Уже смеркалось… Из-за гор поднимались тяжелые сизые тучи, обещая жестокую грозу и бурю.
В главном зале замка ярко горел огромный камин. Камин этот был так велик, что в него уходила почти целая сажень дров. Рассказывали, что прадед графа Людвига, человек необычайной физической силы и очень жестокий, однажды сжег в этом камине своего коня. Ему захотелось похвастаться своей силой перед дамами. Подъехав к подъезду замка, он слез с коня, взвалил его на плечи, втащил по парадной лестнице в зал и бросил его в камин…
Сейчас камин пылал так жарко, что казался настоящим пожаром в стенах замка. Кровавый отсвет играл на высоких стенах и в узких стрельчатых окнах. Длинные рога оленей и зубров, топорщившиеся по стенам, казалось, прыгали в этом танцующем багровом свете.
Слуги под руководством сенешала[7], толстого и коротенького человечка с серебряной цепью на груди, накрывали длинный дубовый стол посреди зала. Сенешал покрикивал на них и грубо шутил, получая в ответ такие же шутки от распущенной и грубой челяди.
— Почему у некоторых приборов не поставлено кубков? — спросил он, окинув взглядом стол. — Ведь я говорил, что к каждому прибору надо отдельный кубок… Неприлично заставлять рыцарей пить вдвоем из одного кубка.
— Пусть меньше пьют, — рассмеялся слуга. — Нам больше останется…
— Ты отвечай вежливее! — прикрикнул сенешал. — Чем болтать такой вздор, сбегай-ка к шамбеллану[8], да захвати у него штук десять. Да скажи, чтобы подал кораблик. Я не вижу кораблика.
— Откуда же я возьму вам его? — возразил вошедший шамбеллан, высокий и худой человек с неприятным лицом. — И кубки, и кораблик забрала графиня. Для бедных понадобились они ей.
— У вас теперь во всем графиня виновата! — сердито возразил сенешал. — Украли, заложили, пропили, — свалили на графиню — и правы…
— Стало быть, я вор? — гордо спросил шамбеллан.
— Вы все тут воры! — воскликнул сенешал.
Слово за слово, началась брань.
— Висельники! — кричал сенешал. — Я прикажу дать вам палок!
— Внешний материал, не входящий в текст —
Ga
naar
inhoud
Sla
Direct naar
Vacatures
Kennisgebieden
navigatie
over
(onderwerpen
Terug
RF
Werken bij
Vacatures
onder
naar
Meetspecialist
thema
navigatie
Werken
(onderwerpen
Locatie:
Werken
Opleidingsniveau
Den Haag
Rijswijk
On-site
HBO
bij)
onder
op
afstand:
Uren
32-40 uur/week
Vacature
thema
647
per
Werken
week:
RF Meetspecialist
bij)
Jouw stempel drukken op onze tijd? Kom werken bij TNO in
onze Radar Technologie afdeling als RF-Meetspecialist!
— А ты колдун! У тебя волчья голова! Мы можем срубить ее безнаказанно!
Сенешал поднял палку, чтоб ударить оскорбителей, но те схватили его и поволокли к лестнице. Сенешал отбивался, кричал. В разгар этой сумятицы в зал вошел граф Людвиг и жестоко разгневался на слуг.
— Негодяи! — воскликнул он громовым голосом, так что, казалось, вздрогнули испещренные прыгающими тенями высокие стены. — Вы осмелились заводить драки в этом зале?!.. Сегодня же вы будете посажены в ослиные ямы[9]… Что у вас тут за беспорядок? Стол накрыт безобразно… Все криво, косо, небрежно… Откуда вы притащили это пойло вместо вина? Оно назначено для челяди! Кто смел принесть его сюда?! Ленивые твари! Если не стоять над вами с палкой, то вы ничего не сделаете!